→ **WHAT TO PRODUCE**:
The line count for "rgba" is all that is needed: say how many lines in the listing below contain it.
....................
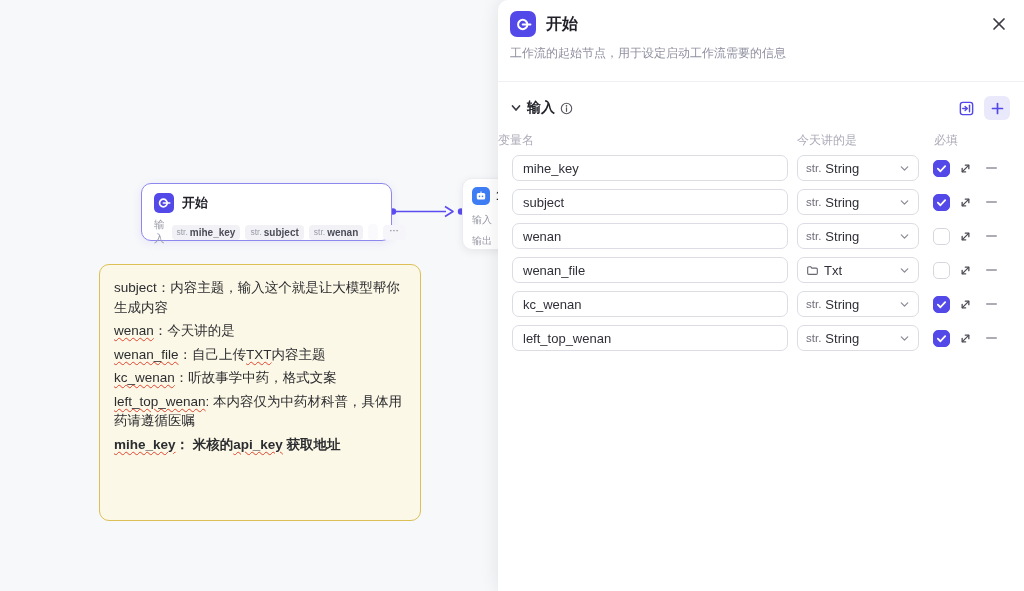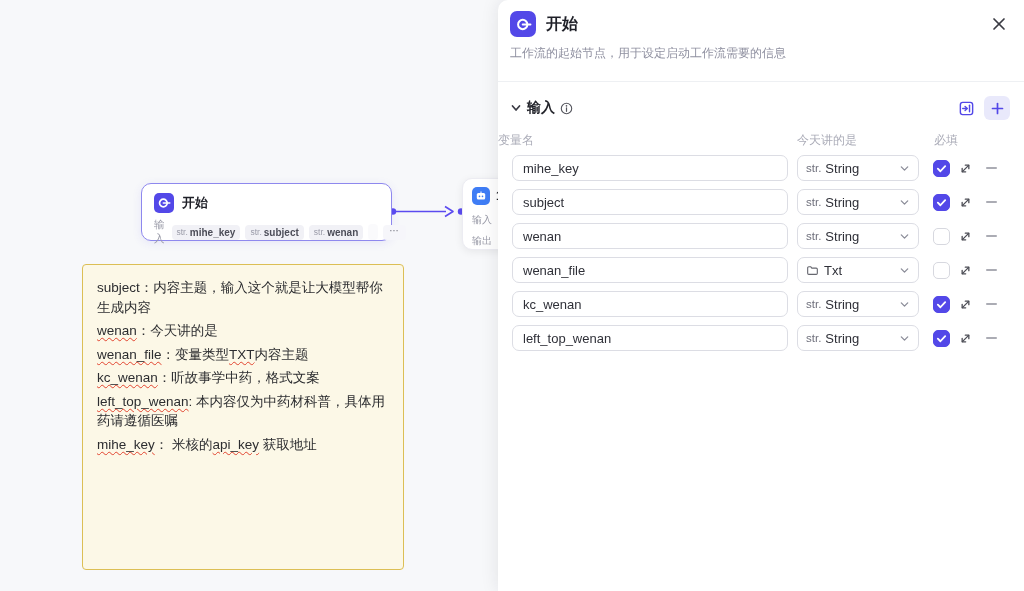--- a/index.html
+++ b/index.html
@@ -26,25 +26,25 @@
 
   .next-node { position:absolute; left:462px; top:178px; width:70px; height:72px;
     background:#fff; border:1px solid #ececf2; border-radius:10px;
     box-shadow:0 2px 8px rgba(0,0,0,.07); z-index:5; padding:8px 0 0 9px; }
   .next-node .nhead { display:flex; align-items:center; gap:6px; padding:0; }
   .next-node .node-ico { background:#3f7df5; width:18px; height:18px; }
   .next-node .ntitle { font-size:12px; font-weight:700; color:#1f2028; }
   .next-node .io { font-size:10px; color:#9a9ba8; margin-top:8px; }
   .next-node .io + .io { margin-top:7px; }
 
-  .note-box { position:absolute; left:82px; top:264px; width:322px; height:306px;
-    background:#fcf8e7; border:1.5px solid #dcbf55; border-radius:4px;
+  .note-box { position:absolute; left:99px; top:264px; width:322px; height:257px;
+    background:#fcf8e7; border:1.5px solid #dcbf55; border-radius:10px;
     padding:13px 14px; z-index:2; }
   .note-box p { font-size:13.5px; line-height:19.5px; color:#2c2d30; margin-bottom:4px; word-break:break-all; }
-  .note-box p.bold { font-weight:400; margin-bottom:1px; }
+  .note-box p.bold { font-weight:700; margin-bottom:1px; }
   .note-box .wavy { text-decoration:underline wavy #e2442f; text-decoration-thickness:1px; text-underline-offset:2px; }
 
   
   .panel { position:absolute; left:498px; top:0; width:526px; height:591px; background:#fff;
     border-radius:10px 0 0 0; box-shadow:0 0 18px rgba(30,34,40,.10); z-index:20; }
   .p-head { display:flex; align-items:center; gap:10px; padding:11px 14px 0 12px; }
   .p-head .node-ico { width:26px; height:26px; border-radius:7px; }
   .p-title { font-size:16px; font-weight:700; color:#1f2028; }
   .close-btn { margin-left:auto; width:22px; height:22px; display:flex; align-items:center; justify-content:center; cursor:pointer; border-radius:4px; }
   .p-sub { font-size:12px; color:#8f90a0; padding:8px 14px 19px 12px; border-bottom:1px solid #eef0f3; }
@@ -133,21 +133,21 @@
       </span>
       <span class="ntitle">1</span>
     </div>
     <div class="io">输入</div>
     <div class="io">输出</div>
   </div>
 
   <div class="note-box" id="note-box">
       <p><span>subject</span><span>：内容主题，输入这个就是让大模型帮你生成内容</span></p>
       <p><span class="wavy">wenan</span><span>：今天讲的是</span></p>
-      <p><span class="wavy">wenan_file</span><span>：变量类型</span><span class="wavy">TXT</span><span>内容主题</span></p>
+      <p><span class="wavy">wenan_file</span><span>：自己上传</span><span class="wavy">TXT</span><span>内容主题</span></p>
       <p><span class="wavy">kc_wenan</span><span>：听故事学中药，格式文案</span></p>
       <p><span class="wavy">left_top_wenan</span><span>: 本内容仅为中药材科普，具体用药请遵循医嘱</span></p>
       <p class="bold"><span class="wavy">mihe_key</span><span>： 米核的</span><span class="wavy">api_key</span><span> 获取地址</span></p>
     </div>
 </div>
 
 <div class="panel">
   <div class="p-head">
     <span class="node-ico">
       <svg width="17" height="17" viewBox="0 0 22 22">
....................
→ **SOLUTION TO THE EXERCISE**:
2